__Task__: With the pictures left out, write out the records verbatim.

++++

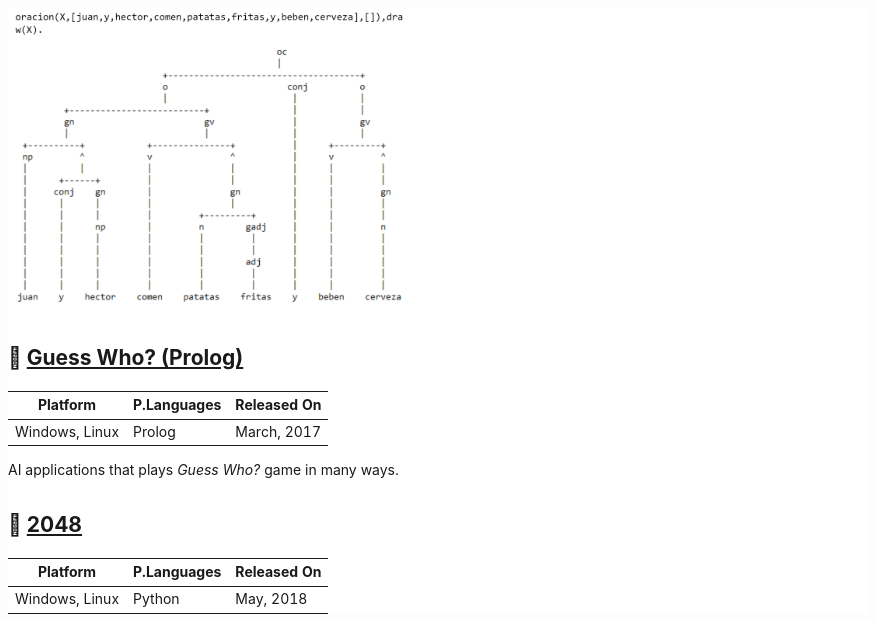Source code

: <img src="/assets/img/screenshot_analizador.png" height="300" width="auto">
</div>

## 👩 [Guess Who? (Prolog)](https://github.com/miguelromeral/QuienEsQuien)

|Platform|P.Languages|Released On|
|-|-|-|
|Windows, Linux|Prolog|March, 2017|

AI applications that plays *Guess Who?* game in many ways.

## 🎲 [2048](https://github.com/miguelromeral/2048)

|Platform|P.Languages|Released On|
|-|-|-|
|Windows, Linux|Python|May, 2018|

++++

__Response area__:
Source code

: <img src="/assets/img/screenshot_analizador.png" height="300" width="auto">
</div>

## 👩 [Guess Who? (Prolog)](https://github.com/miguelromeral/QuienEsQuien)

|Platform|P.Languages|Released On|
|-|-|-|
|Windows, Linux|Prolog|March, 2017|

AI applications that plays *Guess Who?* game in many ways.

## 🎲 [2048](https://github.com/miguelromeral/2048)

|Platform|P.Languages|Released On|
|-|-|-|
|Windows, Linux|Python|May, 2018|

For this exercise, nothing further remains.